▶ _Requirement_
Take the records below and write them out again exactly.

((

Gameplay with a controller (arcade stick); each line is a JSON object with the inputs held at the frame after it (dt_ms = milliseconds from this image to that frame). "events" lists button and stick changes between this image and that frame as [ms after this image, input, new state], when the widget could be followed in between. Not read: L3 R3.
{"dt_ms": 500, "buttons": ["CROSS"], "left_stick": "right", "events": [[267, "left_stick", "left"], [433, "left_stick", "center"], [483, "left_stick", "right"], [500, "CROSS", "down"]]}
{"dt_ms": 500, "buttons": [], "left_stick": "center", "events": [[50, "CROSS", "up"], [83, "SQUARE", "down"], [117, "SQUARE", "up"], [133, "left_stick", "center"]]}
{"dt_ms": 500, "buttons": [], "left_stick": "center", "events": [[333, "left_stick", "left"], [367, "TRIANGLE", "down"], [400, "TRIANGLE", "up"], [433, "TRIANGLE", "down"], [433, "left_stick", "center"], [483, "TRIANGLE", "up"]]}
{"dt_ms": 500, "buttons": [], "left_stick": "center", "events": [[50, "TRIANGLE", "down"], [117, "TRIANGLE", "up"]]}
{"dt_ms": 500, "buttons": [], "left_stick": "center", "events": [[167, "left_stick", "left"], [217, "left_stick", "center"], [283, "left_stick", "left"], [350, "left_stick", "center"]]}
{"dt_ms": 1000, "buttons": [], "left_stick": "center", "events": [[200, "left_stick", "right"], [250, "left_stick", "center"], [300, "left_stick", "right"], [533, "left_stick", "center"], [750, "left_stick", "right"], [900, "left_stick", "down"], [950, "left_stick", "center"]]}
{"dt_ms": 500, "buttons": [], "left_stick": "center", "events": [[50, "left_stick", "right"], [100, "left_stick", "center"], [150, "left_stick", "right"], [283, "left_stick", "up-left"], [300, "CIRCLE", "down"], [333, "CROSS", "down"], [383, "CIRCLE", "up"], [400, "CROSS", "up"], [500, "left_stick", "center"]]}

))

▶ _Answer for this exercise_
Gameplay with a controller (arcade stick); each line is a JSON object with the inputs held at the frame after it (dt_ms = milliseconds from this image to that frame). "events" lists button and stick changes between this image and that frame as [ms after this image, input, new state], when the widget could be followed in between. Not read: L3 R3.
{"dt_ms": 500, "buttons": ["CROSS"], "left_stick": "right", "events": [[267, "left_stick", "left"], [433, "left_stick", "center"], [483, "left_stick", "right"], [500, "CROSS", "down"]]}
{"dt_ms": 500, "buttons": [], "left_stick": "center", "events": [[50, "CROSS", "up"], [83, "SQUARE", "down"], [117, "SQUARE", "up"], [133, "left_stick", "center"]]}
{"dt_ms": 500, "buttons": [], "left_stick": "center", "events": [[333, "left_stick", "left"], [367, "TRIANGLE", "down"], [400, "TRIANGLE", "up"], [433, "TRIANGLE", "down"], [433, "left_stick", "center"], [483, "TRIANGLE", "up"]]}
{"dt_ms": 500, "buttons": [], "left_stick": "center", "events": [[50, "TRIANGLE", "down"], [117, "TRIANGLE", "up"]]}
{"dt_ms": 500, "buttons": [], "left_stick": "center", "events": [[167, "left_stick", "left"], [217, "left_stick", "center"], [283, "left_stick", "left"], [350, "left_stick", "center"]]}
{"dt_ms": 1000, "buttons": [], "left_stick": "center", "events": [[200, "left_stick", "right"], [250, "left_stick", "center"], [300, "left_stick", "right"], [533, "left_stick", "center"], [750, "left_stick", "right"], [900, "left_stick", "down"], [950, "left_stick", "center"]]}
{"dt_ms": 500, "buttons": [], "left_stick": "center", "events": [[50, "left_stick", "right"], [100, "left_stick", "center"], [150, "left_stick", "right"], [283, "left_stick", "up-left"], [300, "CIRCLE", "down"], [333, "CROSS", "down"], [383, "CIRCLE", "up"], [400, "CROSS", "up"], [500, "left_stick", "center"]]}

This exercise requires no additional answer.